▼▼▼

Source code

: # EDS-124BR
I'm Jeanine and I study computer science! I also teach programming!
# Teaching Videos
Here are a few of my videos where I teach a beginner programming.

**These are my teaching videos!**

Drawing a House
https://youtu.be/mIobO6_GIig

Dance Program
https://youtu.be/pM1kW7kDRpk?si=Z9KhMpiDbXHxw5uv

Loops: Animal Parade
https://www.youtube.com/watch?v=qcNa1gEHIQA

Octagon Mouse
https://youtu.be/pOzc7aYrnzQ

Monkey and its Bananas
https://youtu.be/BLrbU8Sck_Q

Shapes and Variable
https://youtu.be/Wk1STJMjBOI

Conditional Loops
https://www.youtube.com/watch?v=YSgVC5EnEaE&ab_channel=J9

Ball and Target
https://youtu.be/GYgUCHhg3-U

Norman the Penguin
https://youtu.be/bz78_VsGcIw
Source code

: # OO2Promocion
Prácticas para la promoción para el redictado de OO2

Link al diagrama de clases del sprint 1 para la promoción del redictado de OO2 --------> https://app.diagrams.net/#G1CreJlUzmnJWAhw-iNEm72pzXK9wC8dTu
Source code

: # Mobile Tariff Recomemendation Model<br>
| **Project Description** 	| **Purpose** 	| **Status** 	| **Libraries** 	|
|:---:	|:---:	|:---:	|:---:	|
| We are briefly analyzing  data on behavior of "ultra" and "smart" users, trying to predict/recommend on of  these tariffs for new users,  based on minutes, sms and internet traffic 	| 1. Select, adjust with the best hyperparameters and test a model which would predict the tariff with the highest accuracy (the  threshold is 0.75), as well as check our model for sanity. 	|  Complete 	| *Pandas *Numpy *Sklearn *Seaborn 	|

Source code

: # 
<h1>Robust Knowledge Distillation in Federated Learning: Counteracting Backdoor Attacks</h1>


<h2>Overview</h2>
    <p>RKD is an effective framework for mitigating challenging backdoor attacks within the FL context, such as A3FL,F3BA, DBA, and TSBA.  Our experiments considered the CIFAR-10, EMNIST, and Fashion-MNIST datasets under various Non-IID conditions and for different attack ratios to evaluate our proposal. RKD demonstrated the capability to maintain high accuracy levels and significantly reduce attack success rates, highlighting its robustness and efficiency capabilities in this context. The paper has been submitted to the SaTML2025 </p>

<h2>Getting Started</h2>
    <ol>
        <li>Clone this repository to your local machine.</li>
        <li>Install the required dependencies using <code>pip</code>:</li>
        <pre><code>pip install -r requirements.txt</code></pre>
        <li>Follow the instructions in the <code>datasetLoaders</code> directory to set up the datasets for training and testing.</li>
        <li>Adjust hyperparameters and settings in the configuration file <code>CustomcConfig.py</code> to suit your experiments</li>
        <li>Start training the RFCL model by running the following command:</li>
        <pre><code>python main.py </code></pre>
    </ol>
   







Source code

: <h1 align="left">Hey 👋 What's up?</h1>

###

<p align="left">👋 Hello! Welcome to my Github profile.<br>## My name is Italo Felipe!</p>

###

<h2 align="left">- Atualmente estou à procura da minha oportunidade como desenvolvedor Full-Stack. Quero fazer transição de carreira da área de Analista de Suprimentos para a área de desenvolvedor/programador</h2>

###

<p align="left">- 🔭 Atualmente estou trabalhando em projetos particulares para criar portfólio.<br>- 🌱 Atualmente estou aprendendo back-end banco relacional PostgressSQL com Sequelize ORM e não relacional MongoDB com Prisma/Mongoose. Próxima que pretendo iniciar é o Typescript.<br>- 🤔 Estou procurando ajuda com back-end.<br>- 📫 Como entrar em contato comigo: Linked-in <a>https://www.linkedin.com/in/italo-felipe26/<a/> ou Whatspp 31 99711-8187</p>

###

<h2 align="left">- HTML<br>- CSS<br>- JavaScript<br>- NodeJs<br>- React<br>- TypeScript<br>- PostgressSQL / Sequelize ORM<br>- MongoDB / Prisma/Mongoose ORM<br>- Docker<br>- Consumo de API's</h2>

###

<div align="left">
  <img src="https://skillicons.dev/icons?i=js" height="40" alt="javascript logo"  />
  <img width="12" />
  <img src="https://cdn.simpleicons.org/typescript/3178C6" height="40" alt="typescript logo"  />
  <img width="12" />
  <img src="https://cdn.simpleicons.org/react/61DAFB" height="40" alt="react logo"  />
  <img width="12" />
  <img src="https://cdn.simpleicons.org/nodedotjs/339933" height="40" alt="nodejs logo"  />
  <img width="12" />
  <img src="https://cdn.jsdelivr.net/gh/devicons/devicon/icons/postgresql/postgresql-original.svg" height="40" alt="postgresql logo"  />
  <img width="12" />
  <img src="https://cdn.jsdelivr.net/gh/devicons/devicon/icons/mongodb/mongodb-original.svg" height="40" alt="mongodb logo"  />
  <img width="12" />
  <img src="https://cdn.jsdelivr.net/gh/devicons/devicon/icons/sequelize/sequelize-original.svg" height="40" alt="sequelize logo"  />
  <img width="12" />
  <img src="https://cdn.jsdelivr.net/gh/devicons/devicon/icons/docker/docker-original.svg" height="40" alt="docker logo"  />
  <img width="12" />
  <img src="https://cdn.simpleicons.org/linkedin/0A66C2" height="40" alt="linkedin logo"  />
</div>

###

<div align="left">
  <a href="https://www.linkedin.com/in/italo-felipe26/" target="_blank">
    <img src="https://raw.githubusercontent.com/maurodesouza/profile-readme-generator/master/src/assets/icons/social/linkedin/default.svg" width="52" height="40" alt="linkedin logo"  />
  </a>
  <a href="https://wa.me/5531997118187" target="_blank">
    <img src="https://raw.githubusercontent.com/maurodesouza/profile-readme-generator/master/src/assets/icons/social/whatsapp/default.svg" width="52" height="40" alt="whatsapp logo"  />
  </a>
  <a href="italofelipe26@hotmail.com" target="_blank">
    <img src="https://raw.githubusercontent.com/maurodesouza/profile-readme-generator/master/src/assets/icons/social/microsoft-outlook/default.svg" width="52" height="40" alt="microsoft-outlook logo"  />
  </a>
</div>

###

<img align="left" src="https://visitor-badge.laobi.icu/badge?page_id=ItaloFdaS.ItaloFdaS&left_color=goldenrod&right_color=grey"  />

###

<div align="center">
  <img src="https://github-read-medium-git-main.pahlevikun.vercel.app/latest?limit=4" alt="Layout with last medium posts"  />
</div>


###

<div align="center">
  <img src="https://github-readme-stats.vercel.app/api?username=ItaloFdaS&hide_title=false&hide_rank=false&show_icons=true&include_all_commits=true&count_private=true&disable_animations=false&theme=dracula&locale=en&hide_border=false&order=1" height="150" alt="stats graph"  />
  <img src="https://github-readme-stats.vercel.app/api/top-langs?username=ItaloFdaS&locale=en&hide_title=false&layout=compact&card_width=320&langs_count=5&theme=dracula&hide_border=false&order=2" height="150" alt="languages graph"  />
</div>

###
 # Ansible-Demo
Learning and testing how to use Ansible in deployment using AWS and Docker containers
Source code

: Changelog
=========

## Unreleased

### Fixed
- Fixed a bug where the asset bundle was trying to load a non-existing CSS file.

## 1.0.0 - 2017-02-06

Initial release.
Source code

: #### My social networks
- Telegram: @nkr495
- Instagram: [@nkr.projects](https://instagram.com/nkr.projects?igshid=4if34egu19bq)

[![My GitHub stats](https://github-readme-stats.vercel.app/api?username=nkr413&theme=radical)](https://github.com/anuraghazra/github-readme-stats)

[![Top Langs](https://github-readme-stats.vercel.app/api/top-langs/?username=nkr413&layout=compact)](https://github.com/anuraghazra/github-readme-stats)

▲▲▲

Exercise requirements: Change "repository" to "project" in the lines from the one containing "<h2>Getting Started</h2>" through the one containing "<li>Follow the instructions". Give only those lines, with nothing else altered.

Reply to the task:
<h2>Getting Started</h2>
    <ol>
        <li>Clone this project to your local machine.</li>
        <li>Install the required dependencies using <code>pip</code>:</li>
        <pre><code>pip install -r requirements.txt</code></pre>
        <li>Follow the instructions in the <code>datasetLoaders</code> directory to set up the datasets for training and testing.</li>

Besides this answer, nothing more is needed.